> _What is required_: Omit the pictures, but give back every entry below exactly as written.

Start of Material provided

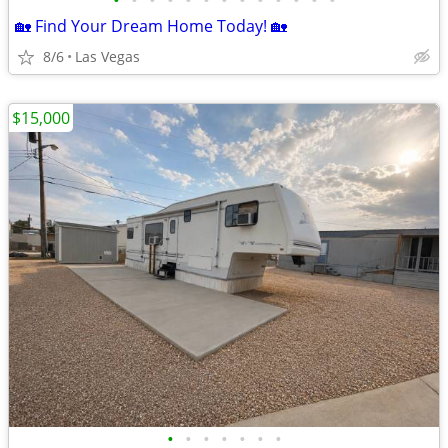
•
•
•
•
•
•
•
•
•
•
•
•
•
🏡 Find Your Dream Home Today! 🏡
8/6
Las Vegas
$15,000
•
•
•
•
•
•
•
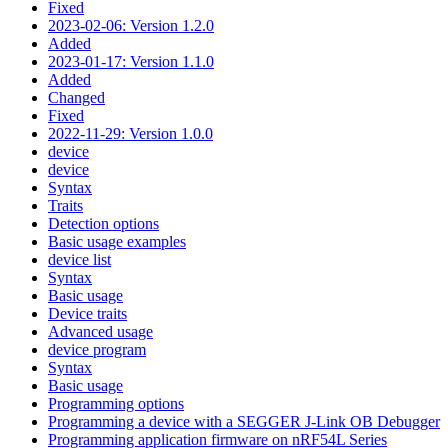
Fixed
2023-02-06: Version 1.2.0
Added
2023-01-17: Version 1.1.0
Added
Changed
Fixed
2022-11-29: Version 1.0.0
device
device
Syntax
Traits
Detection options
Basic usage examples
device list
Syntax
Basic usage
Device traits
Advanced usage
device program
Syntax
Basic usage
Programming options
Programming a device with a SEGGER J-Link OB Debugger
Programming application firmware on nRF54L Series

End of Material provided

> _Result of this exercise_:
•
•
•
•
•
•
•
•
•
•
•
•
•
🏡 Find Your Dream Home Today! 🏡
8/6
Las Vegas
$15,000
•
•
•
•
•
•
•
Fixed
2023-02-06: Version 1.2.0
Added
2023-01-17: Version 1.1.0
Added
Changed
Fixed
2022-11-29: Version 1.0.0
device
device
Syntax
Traits
Detection options
Basic usage examples
device list
Syntax
Basic usage
Device traits
Advanced usage
device program
Syntax
Basic usage
Programming options
Programming a device with a SEGGER J-Link OB Debugger
Programming application firmware on nRF54L Series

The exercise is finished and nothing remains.